— Extrait du document —
━━━━━━━━━━━━━━━━━━━━
Le bannissement de Thomas Becket. Artiste inconnu. Entre 1220 et 1240. Collection Paul Getty.

«N’y aura-t-il personne pour me débarrasser de ce prêtre turbulent?» s’exaspère Henri II d’Angleterre au moment d’ordonner l’assassinat de l’archevêque de Canterbury, Thomas Becket, en 1170. Au fil des âges, les princes et chefs d’État du monde entier ont été tantôt auteurs, tantôt complices d’assassinats, comme l’étudient en statistiques et en détails le grand sociologue de Harvard Pitirim Sorokin et Walter Lunden, dans leur ouvrage majeur intitulé Power and Morality. Parmi leurs principales conclusions, s’observe dans le comportement des groupes au pouvoir une tendance plus criminelle et plus immorale que dans celui des populations gouvernées.
━━━━━━━━━━━━━━━━━━━━
— Données fournies —
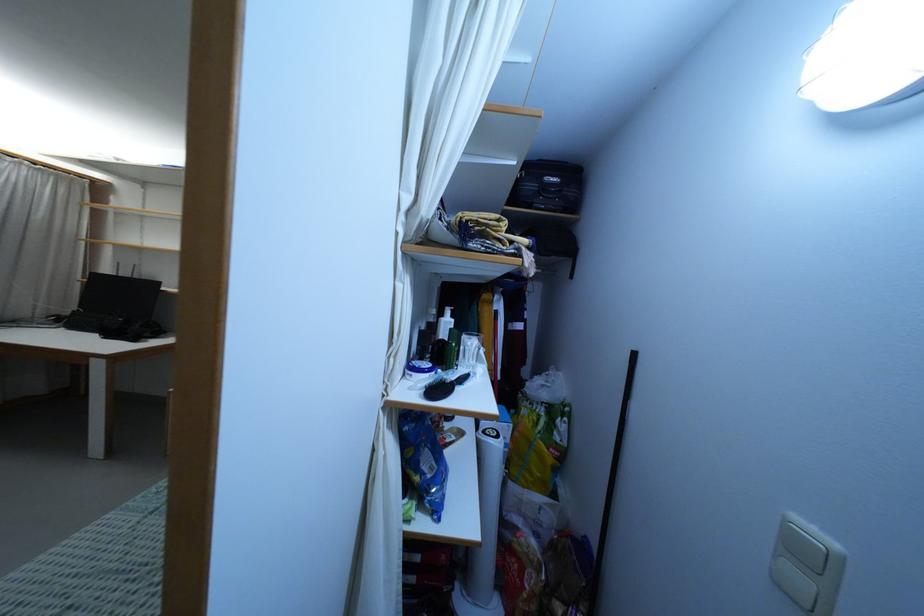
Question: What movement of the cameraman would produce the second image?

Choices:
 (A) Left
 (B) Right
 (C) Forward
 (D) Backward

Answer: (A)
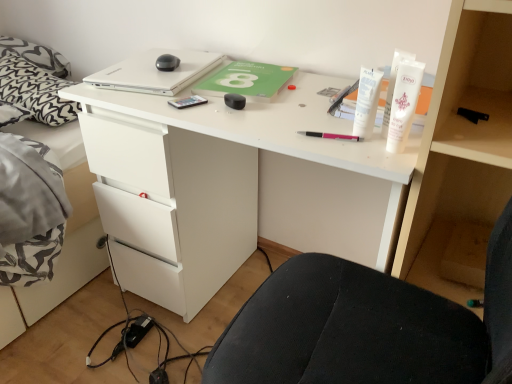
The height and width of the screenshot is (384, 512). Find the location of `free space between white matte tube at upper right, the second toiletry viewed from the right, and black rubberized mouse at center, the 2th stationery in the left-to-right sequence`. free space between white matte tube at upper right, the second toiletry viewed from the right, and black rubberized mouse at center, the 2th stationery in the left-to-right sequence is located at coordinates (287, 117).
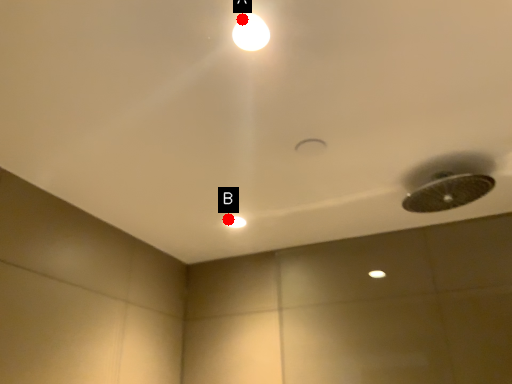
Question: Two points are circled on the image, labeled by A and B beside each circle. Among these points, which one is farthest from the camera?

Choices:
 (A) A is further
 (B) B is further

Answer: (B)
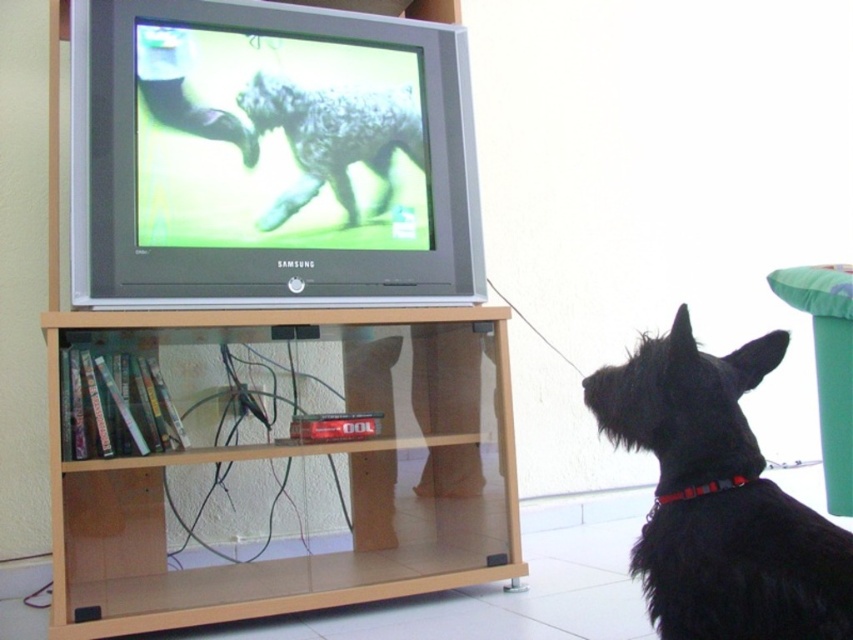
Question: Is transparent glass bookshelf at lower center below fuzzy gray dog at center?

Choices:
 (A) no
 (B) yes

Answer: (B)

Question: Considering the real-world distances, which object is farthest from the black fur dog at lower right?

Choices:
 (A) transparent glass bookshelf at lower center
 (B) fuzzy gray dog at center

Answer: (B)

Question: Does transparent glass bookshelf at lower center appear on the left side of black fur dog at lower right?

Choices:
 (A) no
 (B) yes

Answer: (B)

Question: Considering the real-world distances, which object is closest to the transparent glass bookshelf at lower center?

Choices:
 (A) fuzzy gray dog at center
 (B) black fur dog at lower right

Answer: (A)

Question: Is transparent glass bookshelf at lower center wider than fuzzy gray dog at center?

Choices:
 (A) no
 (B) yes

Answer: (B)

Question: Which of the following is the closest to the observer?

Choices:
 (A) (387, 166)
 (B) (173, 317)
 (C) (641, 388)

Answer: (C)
━━━━━━━━━━━━━━━━━━━━
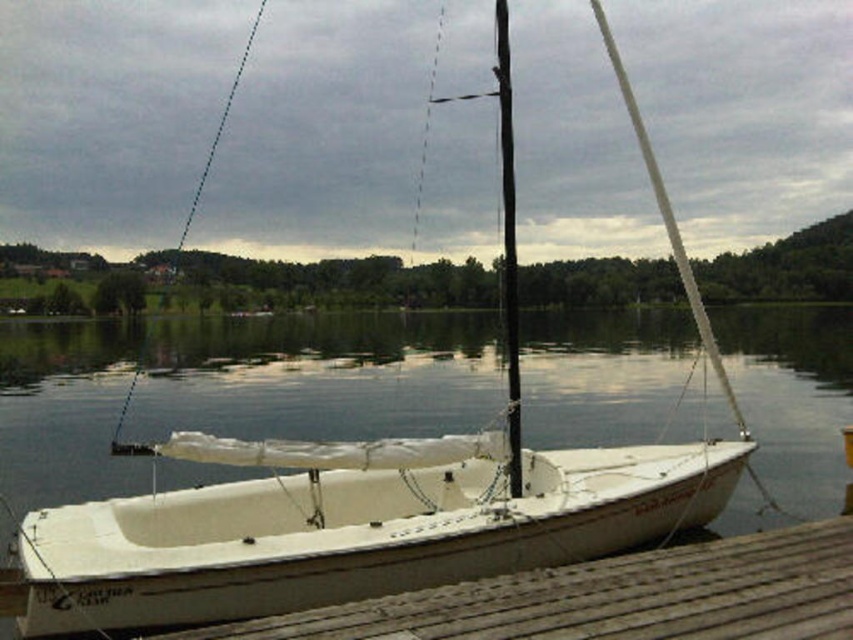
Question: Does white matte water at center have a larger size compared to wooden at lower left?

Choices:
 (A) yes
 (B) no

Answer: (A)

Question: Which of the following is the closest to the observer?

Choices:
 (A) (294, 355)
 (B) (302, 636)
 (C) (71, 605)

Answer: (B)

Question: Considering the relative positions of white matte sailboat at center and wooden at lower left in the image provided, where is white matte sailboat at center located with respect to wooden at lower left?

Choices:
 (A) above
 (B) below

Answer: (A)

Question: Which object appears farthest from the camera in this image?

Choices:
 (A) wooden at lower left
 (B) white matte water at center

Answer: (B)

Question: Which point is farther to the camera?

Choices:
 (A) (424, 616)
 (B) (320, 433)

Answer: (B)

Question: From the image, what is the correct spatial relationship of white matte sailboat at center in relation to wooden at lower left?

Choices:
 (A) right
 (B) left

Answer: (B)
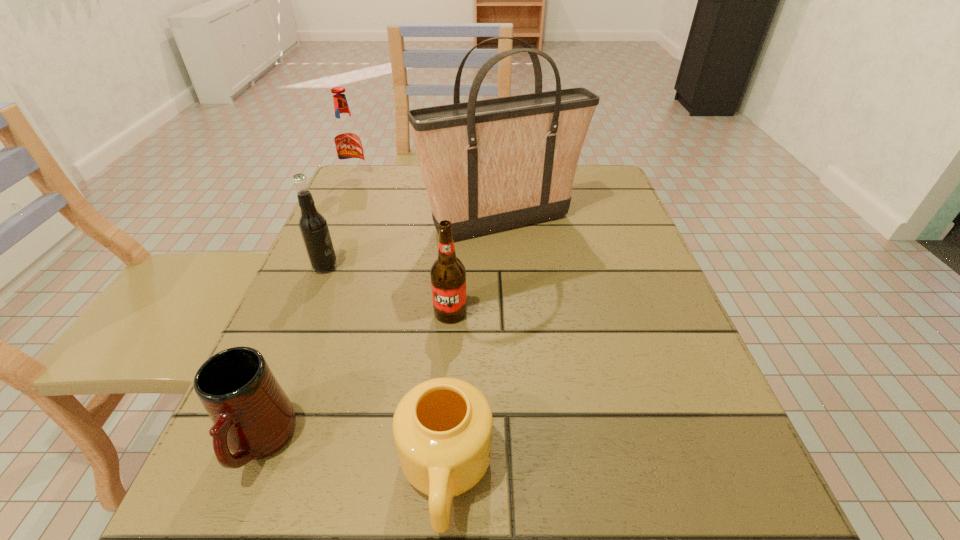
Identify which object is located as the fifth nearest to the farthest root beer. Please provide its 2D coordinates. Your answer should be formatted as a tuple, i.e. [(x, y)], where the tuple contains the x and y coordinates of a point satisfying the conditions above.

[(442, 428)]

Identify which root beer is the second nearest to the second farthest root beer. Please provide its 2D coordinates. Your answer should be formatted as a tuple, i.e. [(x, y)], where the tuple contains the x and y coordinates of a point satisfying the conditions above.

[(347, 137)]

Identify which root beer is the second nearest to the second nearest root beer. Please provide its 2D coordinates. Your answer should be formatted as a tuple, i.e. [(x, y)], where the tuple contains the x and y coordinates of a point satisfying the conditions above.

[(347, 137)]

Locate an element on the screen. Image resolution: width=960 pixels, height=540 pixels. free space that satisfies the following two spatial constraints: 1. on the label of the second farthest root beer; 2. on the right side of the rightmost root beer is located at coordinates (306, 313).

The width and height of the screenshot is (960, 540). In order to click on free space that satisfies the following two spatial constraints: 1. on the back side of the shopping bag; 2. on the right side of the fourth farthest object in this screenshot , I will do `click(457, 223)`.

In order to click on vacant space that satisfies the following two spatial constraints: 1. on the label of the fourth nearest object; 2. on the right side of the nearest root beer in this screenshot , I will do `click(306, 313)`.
━━━━━━━━━━━━━━━━━━━━
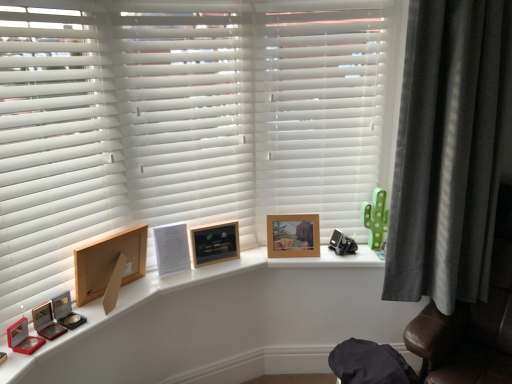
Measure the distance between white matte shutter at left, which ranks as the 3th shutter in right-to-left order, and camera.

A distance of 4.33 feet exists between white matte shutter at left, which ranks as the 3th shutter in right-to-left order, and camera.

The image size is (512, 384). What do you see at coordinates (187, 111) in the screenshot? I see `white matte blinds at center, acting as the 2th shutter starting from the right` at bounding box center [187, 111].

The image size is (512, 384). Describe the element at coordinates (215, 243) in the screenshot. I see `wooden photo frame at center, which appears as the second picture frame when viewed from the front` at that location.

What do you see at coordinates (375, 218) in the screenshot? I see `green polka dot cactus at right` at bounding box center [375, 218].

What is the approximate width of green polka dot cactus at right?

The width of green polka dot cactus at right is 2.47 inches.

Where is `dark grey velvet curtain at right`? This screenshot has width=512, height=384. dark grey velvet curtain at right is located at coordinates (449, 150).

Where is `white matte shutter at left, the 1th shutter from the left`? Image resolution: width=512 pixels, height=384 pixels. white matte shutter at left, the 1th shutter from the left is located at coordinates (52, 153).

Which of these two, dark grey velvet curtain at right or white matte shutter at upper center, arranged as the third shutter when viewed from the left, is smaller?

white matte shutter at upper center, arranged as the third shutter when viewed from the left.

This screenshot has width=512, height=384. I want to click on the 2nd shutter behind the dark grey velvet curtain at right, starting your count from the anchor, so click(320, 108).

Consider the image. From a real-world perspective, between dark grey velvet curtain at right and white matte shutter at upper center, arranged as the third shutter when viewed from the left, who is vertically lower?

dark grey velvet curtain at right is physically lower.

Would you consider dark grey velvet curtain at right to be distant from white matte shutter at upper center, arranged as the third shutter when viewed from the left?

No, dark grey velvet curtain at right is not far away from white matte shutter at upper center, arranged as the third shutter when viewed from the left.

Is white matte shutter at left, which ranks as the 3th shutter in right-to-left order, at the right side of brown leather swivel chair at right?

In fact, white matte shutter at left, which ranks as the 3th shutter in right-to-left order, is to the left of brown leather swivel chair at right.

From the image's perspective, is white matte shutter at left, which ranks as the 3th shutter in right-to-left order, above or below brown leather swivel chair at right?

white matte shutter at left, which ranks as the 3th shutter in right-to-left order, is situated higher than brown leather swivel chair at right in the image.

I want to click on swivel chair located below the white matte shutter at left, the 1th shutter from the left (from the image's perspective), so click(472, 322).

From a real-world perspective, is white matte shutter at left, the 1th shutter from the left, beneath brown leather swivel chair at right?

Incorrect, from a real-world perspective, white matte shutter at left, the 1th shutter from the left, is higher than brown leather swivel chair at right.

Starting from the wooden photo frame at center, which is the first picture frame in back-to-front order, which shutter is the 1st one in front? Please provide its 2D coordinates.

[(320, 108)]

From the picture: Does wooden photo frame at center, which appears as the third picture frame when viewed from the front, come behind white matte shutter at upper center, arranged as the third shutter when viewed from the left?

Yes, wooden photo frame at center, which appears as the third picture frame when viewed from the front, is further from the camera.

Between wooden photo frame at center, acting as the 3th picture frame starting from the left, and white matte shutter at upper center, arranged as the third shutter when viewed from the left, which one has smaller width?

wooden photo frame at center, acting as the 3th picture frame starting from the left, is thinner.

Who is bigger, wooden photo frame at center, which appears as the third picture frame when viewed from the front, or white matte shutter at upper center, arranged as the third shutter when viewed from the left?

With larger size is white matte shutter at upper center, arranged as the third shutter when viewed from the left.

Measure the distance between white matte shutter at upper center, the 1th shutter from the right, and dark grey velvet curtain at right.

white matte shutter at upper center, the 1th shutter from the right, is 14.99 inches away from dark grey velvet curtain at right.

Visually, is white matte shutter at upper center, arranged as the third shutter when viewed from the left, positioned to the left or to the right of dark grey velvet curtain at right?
━━━━━━━━━━━━━━━━━━━━
— Travail demandé —
1) D'après l'extrait du document, quel est le titre de l'ouvrage de Pitirim Sorokin et Walter Lunden ?
2) Prolongez l'extrait sur les assassinats commandités par les dirigeants en reprenant juste après sa dernière phrase.

— Réponses attendues —
1) Power and Morality.

2)
Le déni plausible constitue un bien précieux pour les dirigeants. Seulement voilà, après le meurtre de Jamal Khashoggi par son propre gouvernement, l’empoisonnement d’anciens espions russes vivant au Royaume-Uni, et les rumeurs selon lesquelles l’ancien patron d’Interpol Meng Hongwei aurait été exécuté en Chine, le voile se lève plus qu’à l’habitude ces derniers temps. À Ryad, Moscou et même Pékin, la classe politique s’affaire pour couvrir ses tendances assassines.

Depuis 1947, la possibilité d’un déni plausible des meurtres
présidentiels se trouve facilitée par l’existence de la CIA.

Nul n’a cependant de leçons à donner en la matière. Les présidents américains ont derrière eux une longue histoire meurtrière, ce qui ne perturbe sans doute pas l’actuel occupant de la Maison-Blanche, Donald Trump, dont le prédécesseur favori, Andrew Jackson, fut un imperturbable meurtrier, négrier et épurateur de l’ethnie des Indiens d’Amérique. Pour Harry Truman, le bombardement atomique d’Hiroshima permit d’éviter le coût élevé d’une invasion du Japon. Le second bombardement en revanche, sur Nagasaki, est tout simplement indéfendable, survenu dans un pur effet d’élan bureaucratique: il semblerait que la bombe ait été larguée sans l’ordre explicite de Truman.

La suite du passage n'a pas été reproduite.